Beyond Logit Lens: Contextual Embeddings for Robust Hallucination Detection & Grounding in VLMs
Anirudh Phukan, Divyansh, Harshit Kumar Morj, Vaishnavi, Apoorv Saxena, Koustava Goswami
TL;DR
This work targets hallucinations in Large Multimodal Models by moving beyond the logit lens and introducing ContextualLens, which uses contextual embeddings from middle layers to detect hallucinations and ground answers. The method computes answer-token embeddings and patch embeddings to score visual support via cosine similarity, enabling both hallucination detection and two grounding pathways, including a high-precision bounding-box grounding approach. Evaluations on HQH for detection and TextVQA-X/VizWiz-G for grounding show ContextualLens outperforms the logit lens, and often surpasses output-probability baselines, while remaining training-free. The results demonstrate improved reliability and interpretability for multimodal models, with practical benefits for multimodal attribution and grounded reasoning.
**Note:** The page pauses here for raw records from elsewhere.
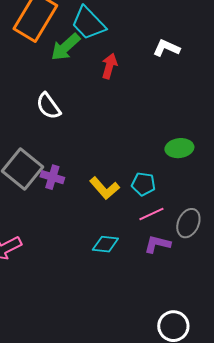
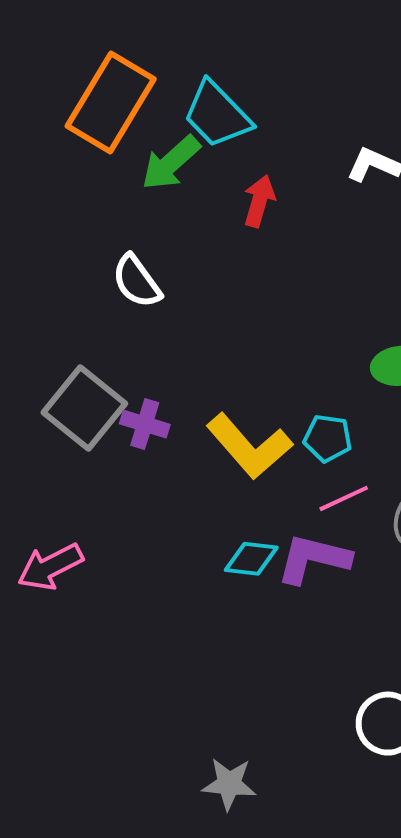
yellow L-shape: (104, 188) -> (249, 446), size x1.4
purple L-shape: (157, 244) -> (314, 559), moved, size x1.4

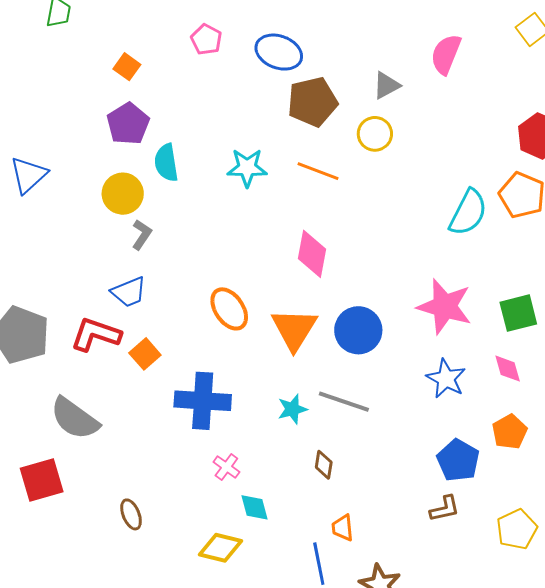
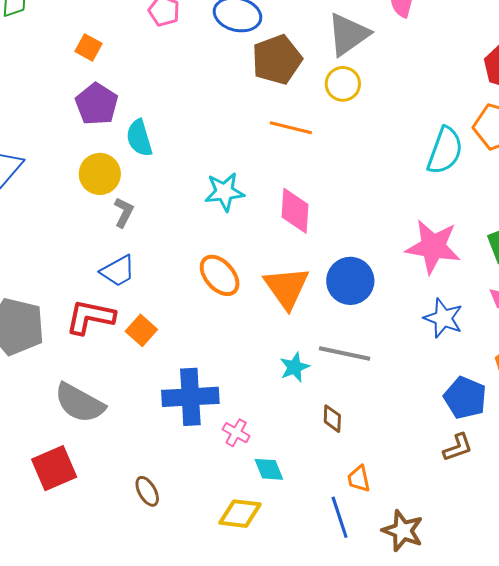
gray triangle: (386, 85) -> (348, 34), size x1.6
cyan star: (247, 168) -> (224, 192), moved
blue cross: (203, 401) -> (190, 397), moved

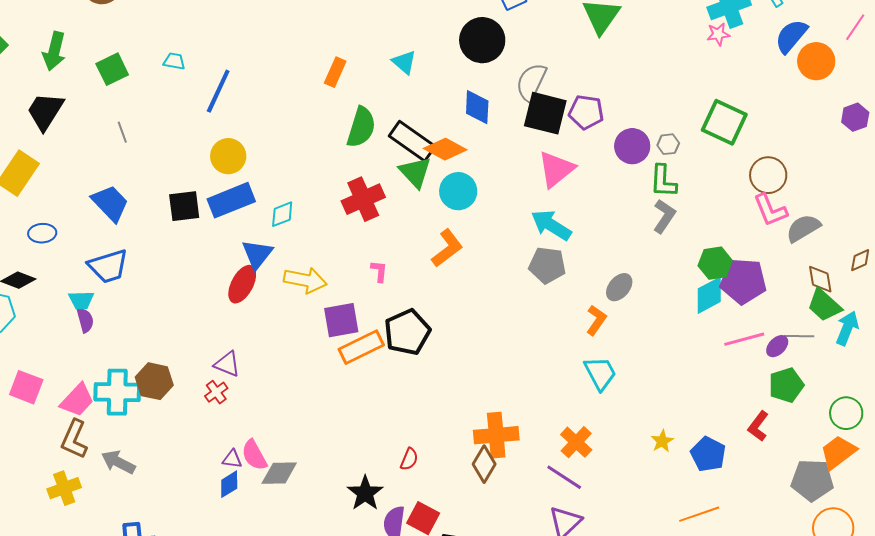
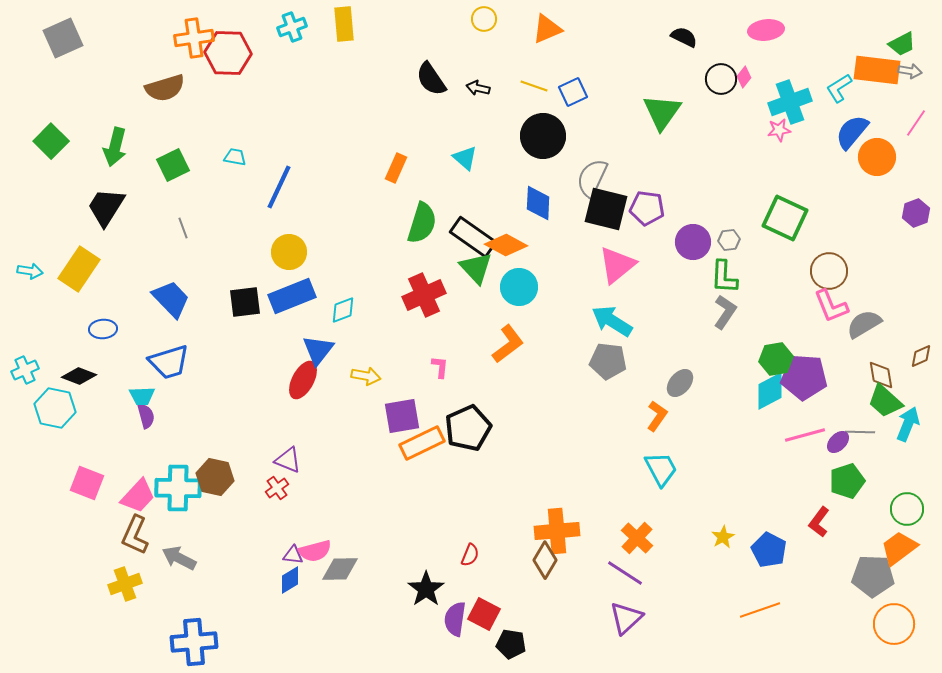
yellow arrow: (305, 280) -> (366, 376), size x0.7
pink semicircle: (254, 455) -> (315, 551), turned -76

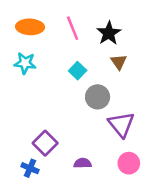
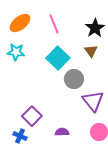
orange ellipse: (30, 27) -> (20, 23), turned -40
black star: (109, 33) -> (95, 28), moved
cyan square: (78, 71) -> (58, 58), size x1.6

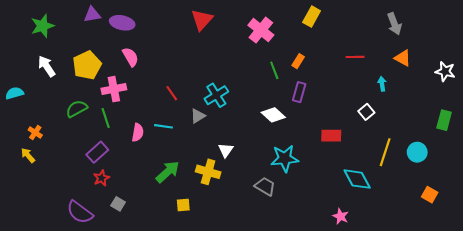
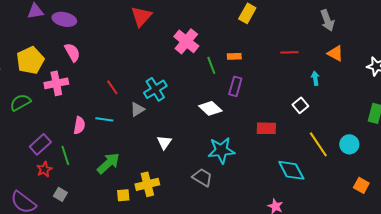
pink cross: (261, 30) -> (186, 41), moved
orange rectangle: (298, 61) -> (234, 56), turned 56
green line: (106, 118) -> (65, 155), moved
yellow line: (385, 152) -> (318, 144), turned -52
yellow cross: (208, 172) -> (147, 184), moved, turned -30

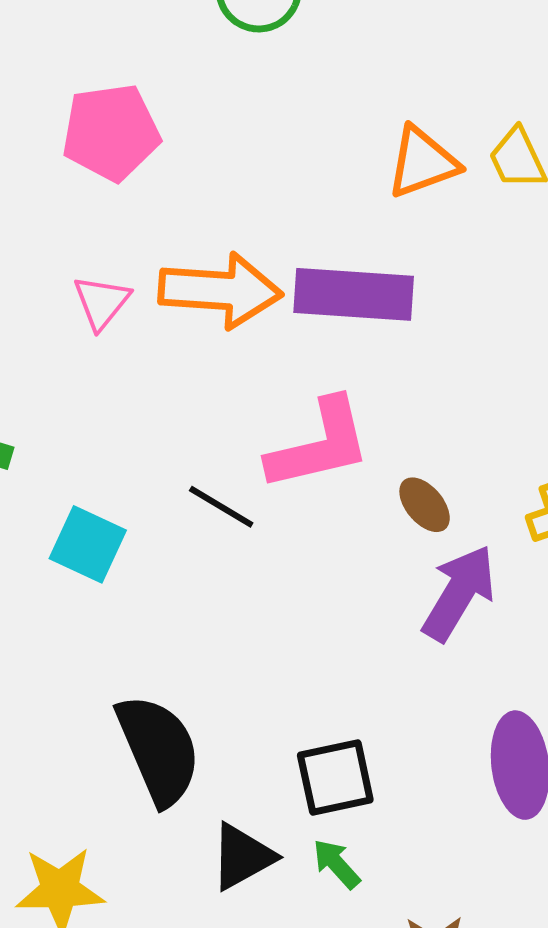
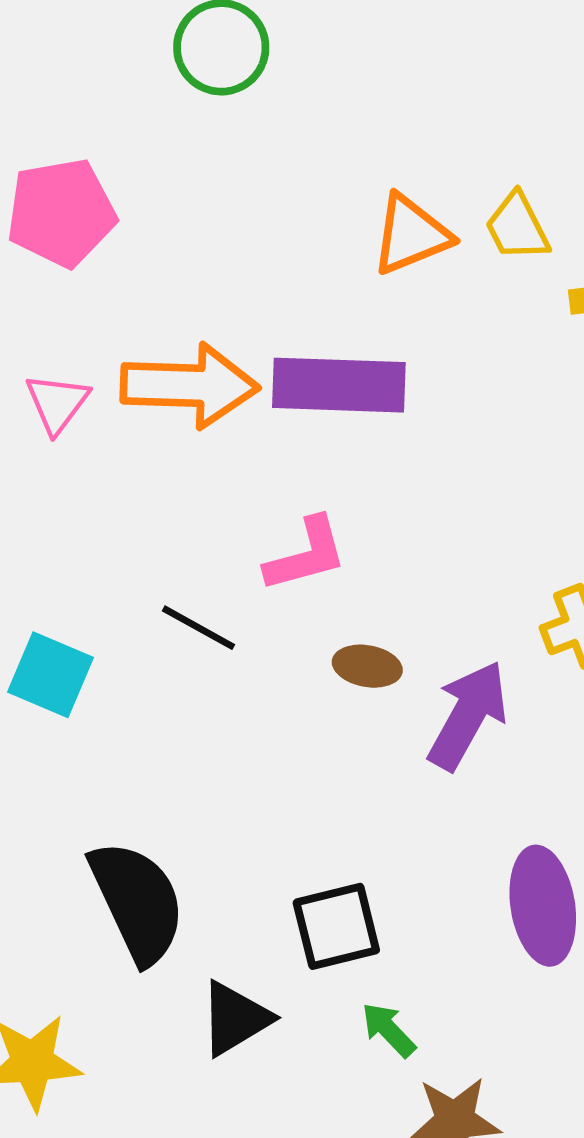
pink L-shape: (319, 445) -> (306, 555), size x0.7
brown ellipse: (425, 505) -> (367, 666), moved, turned -38
green arrow: (336, 864) -> (389, 1030), moved

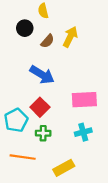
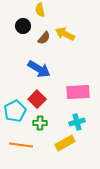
yellow arrow: (70, 37) -> (65, 34), turned -90
yellow rectangle: (64, 168) -> (65, 143), moved

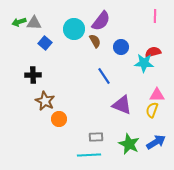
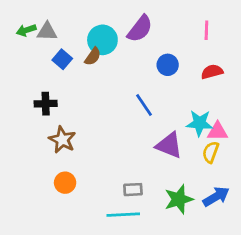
pink line: (155, 16) -> (206, 30), moved
brown semicircle: (95, 41) -> (93, 56), moved, turned 64
cyan star: (144, 63) -> (200, 123), moved
orange circle: (59, 119) -> (65, 183), moved
green star: (129, 144) -> (179, 199), turned 30

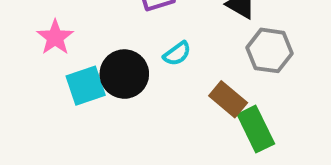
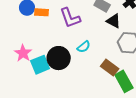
pink star: (55, 37) -> (23, 53), moved

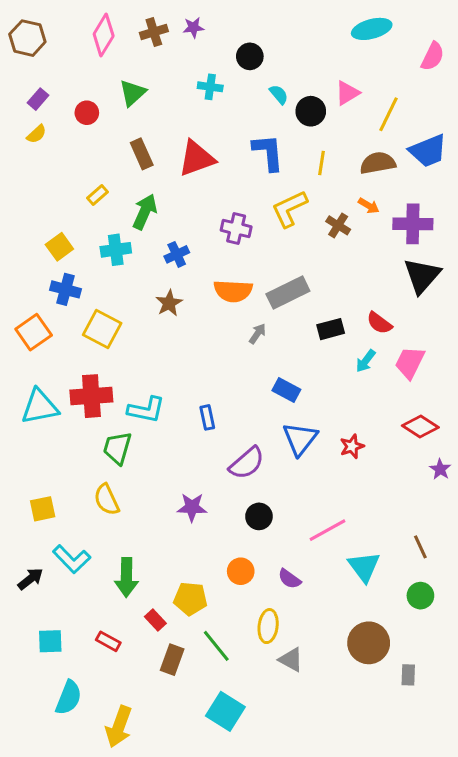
The study also discusses layer selection robustness, qualitative grounding examples, and future directions to broaden applicability and recall for more complex tasks.
Abstract
The rapid development of Large Multimodal Models (LMMs) has significantly advanced multimodal understanding by harnessing the language abilities of Large Language Models (LLMs) and integrating modality-specific encoders. However, LMMs are plagued by hallucinations that limit their reliability and adoption. While traditional methods to detect and mitigate these hallucinations often involve costly training or rely heavily on external models, recent approaches utilizing internal model features present a promising alternative. In this paper, we critically assess the limitations of the state-of-the-art training-free technique, the logit lens, in handling generalized visual hallucinations. We introduce ContextualLens, a refined method that leverages contextual token embeddings from middle layers of LMMs. This approach significantly improves hallucination detection and grounding across diverse categories, including actions and OCR, while also excelling in tasks requiring contextual understanding, such as spatial relations and attribute comparison. Our novel grounding technique yields highly precise bounding boxes, facilitating a transition from Zero-Shot Object Segmentation to Grounded Visual Question Answering. Our contributions pave the way for more reliable and interpretable multimodal models.